The principal limitation of our study is its retrospective nature and its wide time frame together with the presence of possible confounding factors hypothetically due to the pooled analysis including any line of chemotherapy (salvage and maintenance therapy), any tumour site (ovary, peritoneum, endometrium, cervix) with different FIGO stages. Therefore, further studies are needed to understand these results, increase the number of BRCA tests, and create different subsets based on different types of chemotherapies and biological drugs, such as PARP-inhibitors.


The weekly taxol is a valuable and safe option for rescue therapy in recurrent gynaecological malignancies. The achievement of disease stability and a higher progressionfree interval is on the number of weekly taxol cycles, with a better outcome in the patients affected by cervical cancer. Interestingly, the survival from the diagnosis and the beginning of taxol was influenced by histotype, with higher survival estimates for squamous. The endometrioid and serous histotypes had similar records, whereas the clear cell carcinoma was confirmed to behave like the worst at the survival curve. Notably, the overall survival is influenced by the previous response to platinum-based chemotherapy and the previous number of chemo-therapy lines. The platinumresistant patients experienced the least OS, whereas the platinum-sensitive and surprisingly also the platinum refractory groups gained the highest survival estimates. In the end, the presence of platinum resistance or partial platinum sensitivity can be considered a risk factor for death in patients receiving weekly taxol regardless of histotype, the number of weekly taxol cycles, and progression to the fourth month after starting weekly taxol therapy. In the case of three or fewer previous chemotherapies before using the weekly taxol as rescue therapy, the woman had a lower OS. Furthermore, the toxicity profile of weekly taxol appeared good among the population under study.
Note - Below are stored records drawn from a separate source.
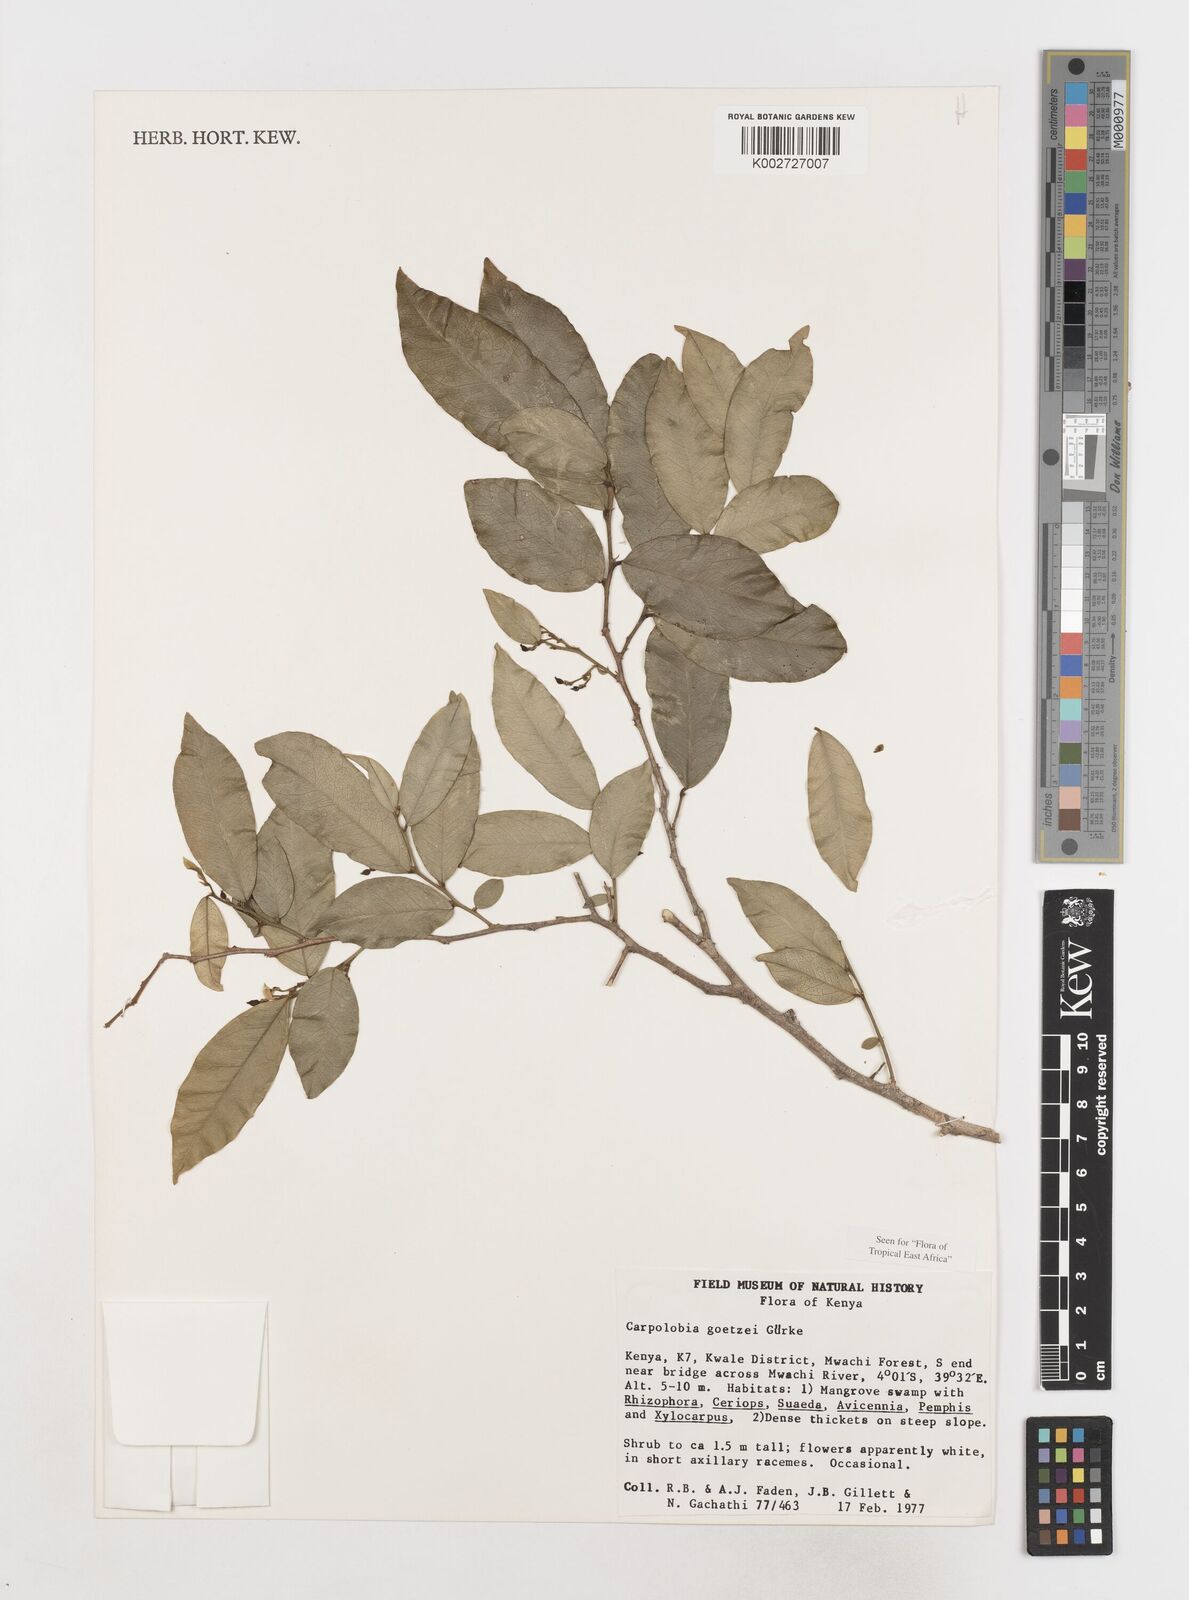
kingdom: Plantae
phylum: Tracheophyta
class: Magnoliopsida
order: Fabales
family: Polygalaceae
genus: Carpolobia
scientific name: Carpolobia goetzei
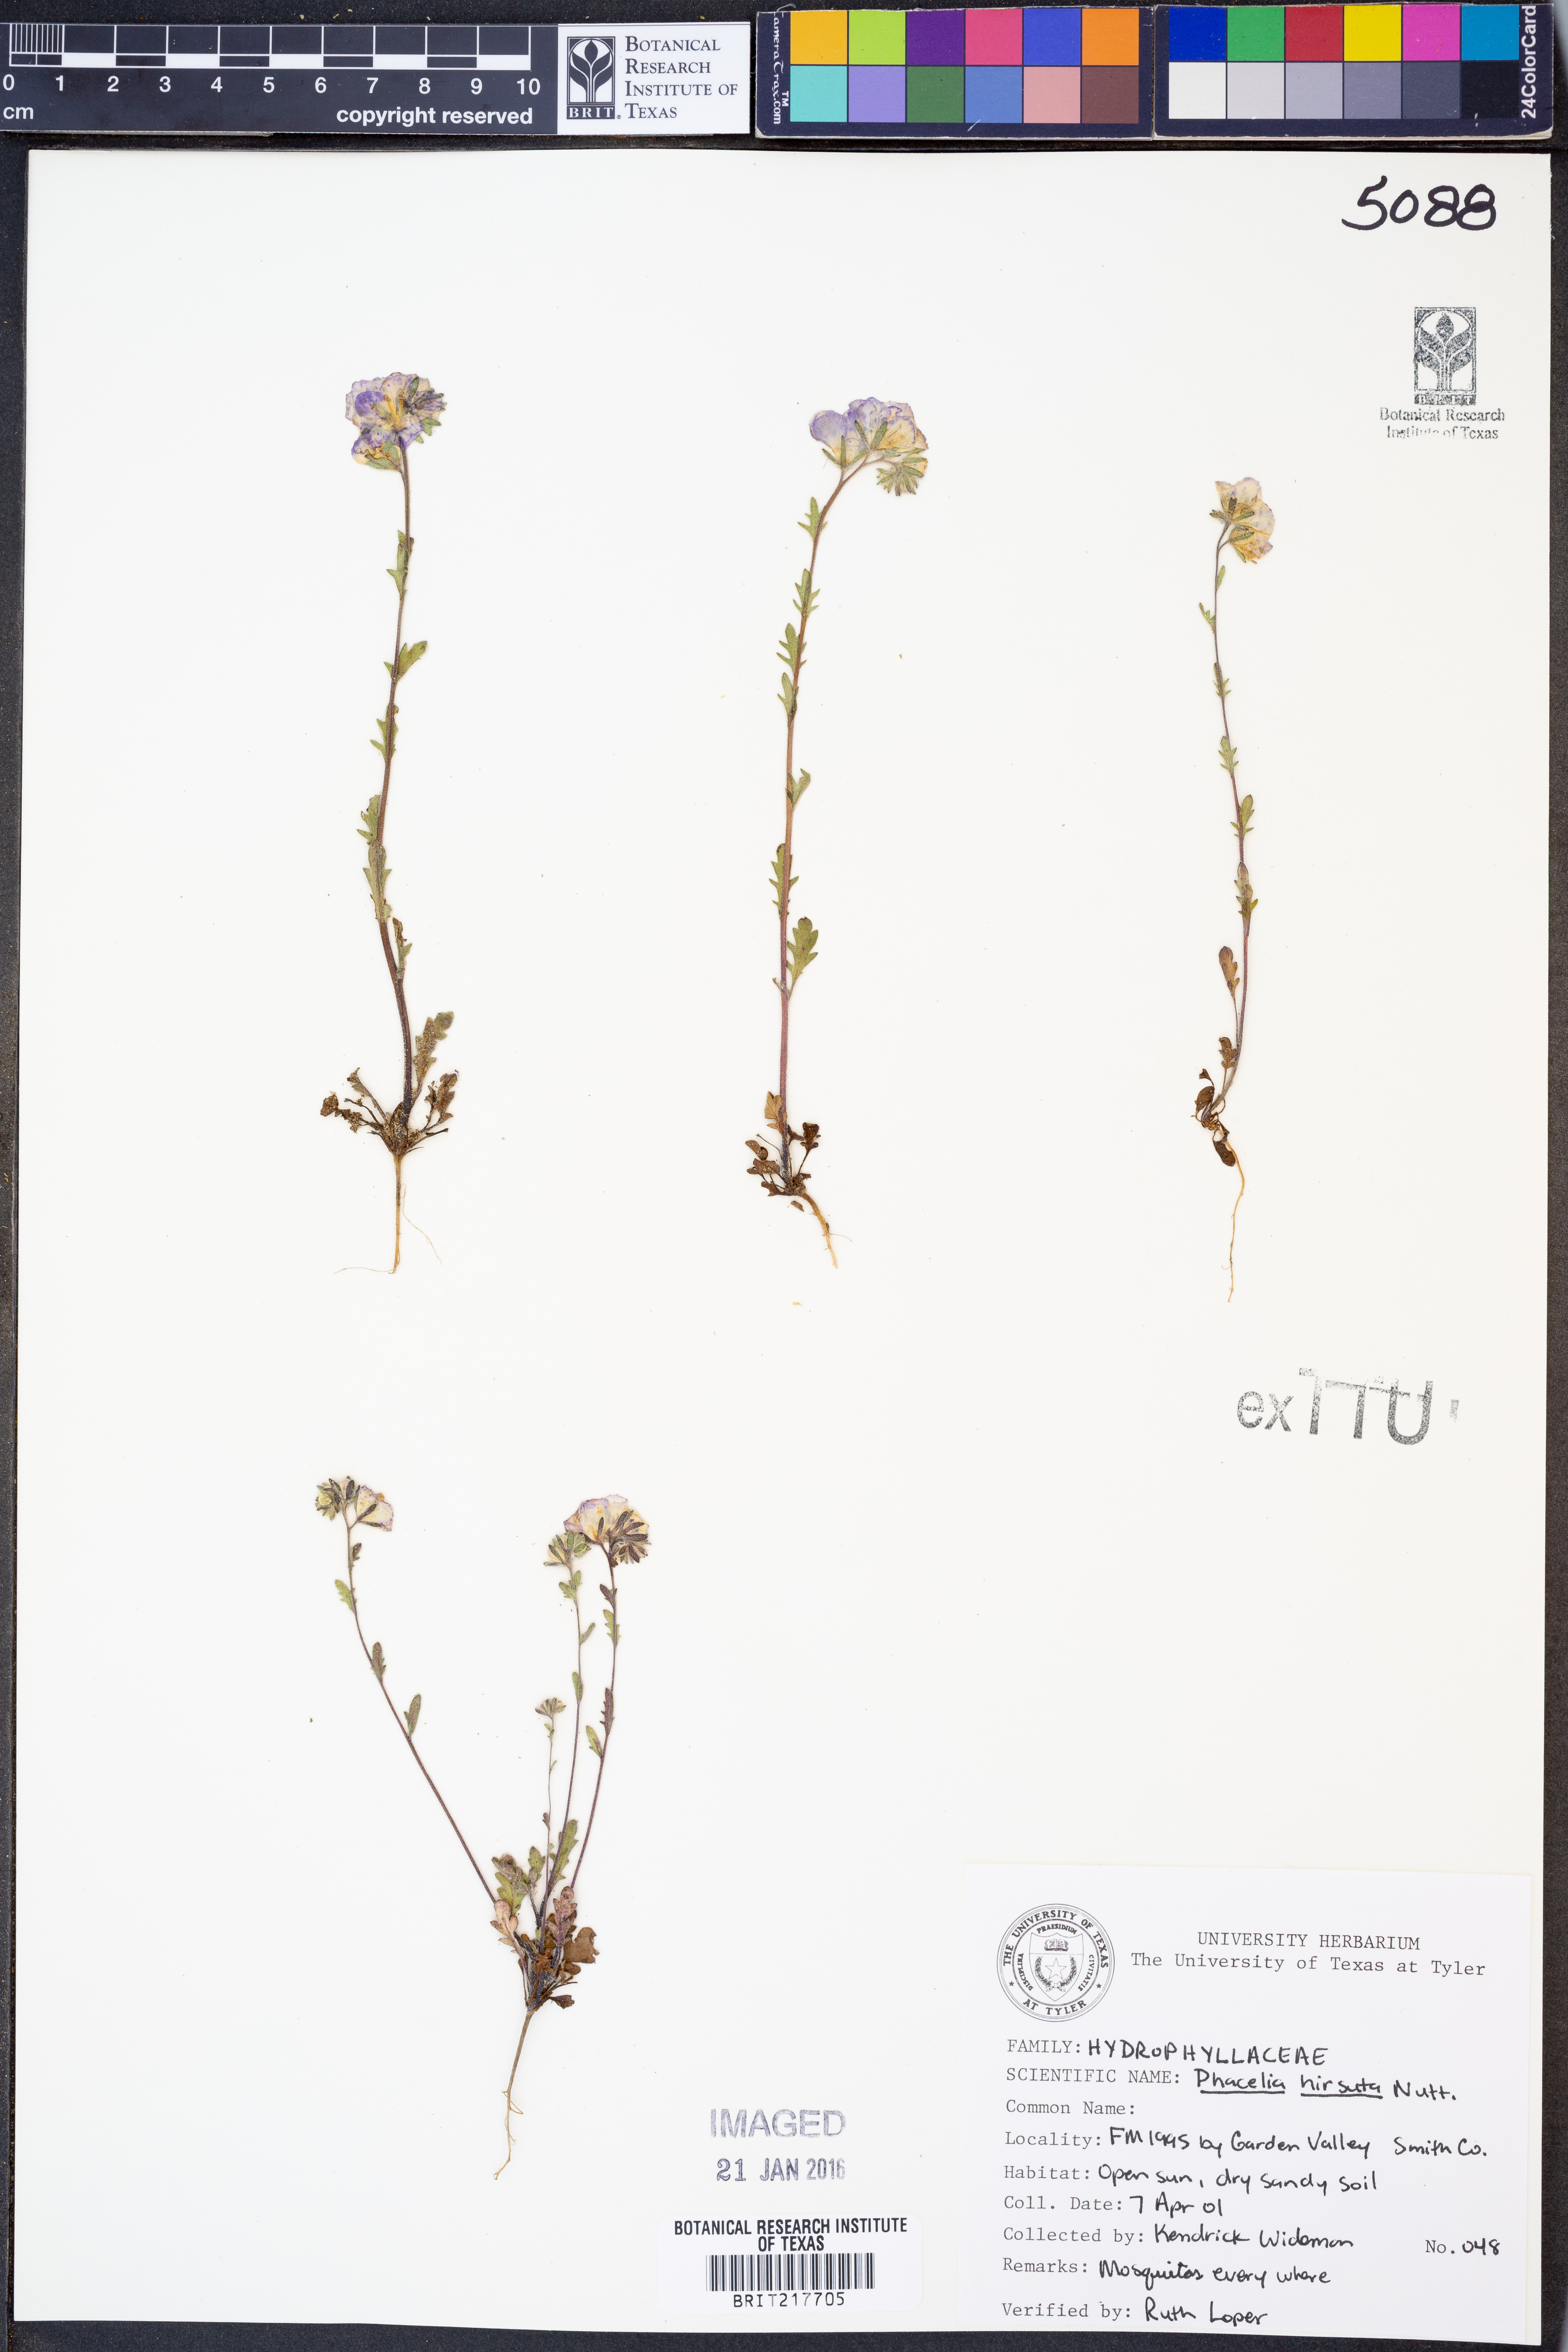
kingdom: Plantae
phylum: Tracheophyta
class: Magnoliopsida
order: Boraginales
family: Hydrophyllaceae
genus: Phacelia
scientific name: Phacelia hirsuta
Even if not significant, there was a trend of higher PFI among BRCA 1/2 mutated than wild-type women.


This research was supported by the University of Bari and promoted by the Precision Medicine project of the Apulian Region.

Author contributions

All authors contributed to the study’s conception and design. The study was conceived and designed by Ettore Cicinelli, Gennaro Cormio, Vera Loizzi, and Rosalba De Nola. Material preparation and data collection were performed by Michele Ligorio and Rosalba De Nola. A review of the literature was performed by Michele Ligorio and Rosalba De Nola. Analysis was performed by Rosalba De Nola. The first draft of the manuscript was written by Rosalba De Nola and all authors commented on previous versions of the manuscript. Rosalba De Nola and Michele Ligorio equally contributed to this paper. All authors read and approved the final manuscript.

Compliance with ethical standards

This is an observational study. The Research Ethics Committee (Comitato Etico Interregionale, Policlinico di Bari, Bari, Italy) has confirmed that no ethical approval is required.

Conflict of interest

The authors have no relevant financial or non-financial interests to disclose.